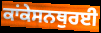
ਕਾਂਕੇਸਨਥੁਰਈ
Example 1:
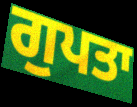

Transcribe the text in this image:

ਗੁਪਤਾ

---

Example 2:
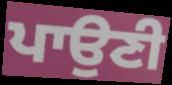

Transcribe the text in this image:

ਪਾਉਣੀ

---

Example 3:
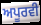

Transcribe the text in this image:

ਅਪੂਰਵੀ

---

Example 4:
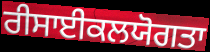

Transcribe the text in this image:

ਰੀਸਾਈਕਲਯੋਗਤਾ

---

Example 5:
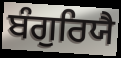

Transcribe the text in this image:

ਬੰਗੁਰਿਯੈ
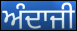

> _DO THIS_
How many lines in the listing above contain the string "Example"? Reply with the number alone.

> _EXERCISE RESULT_
5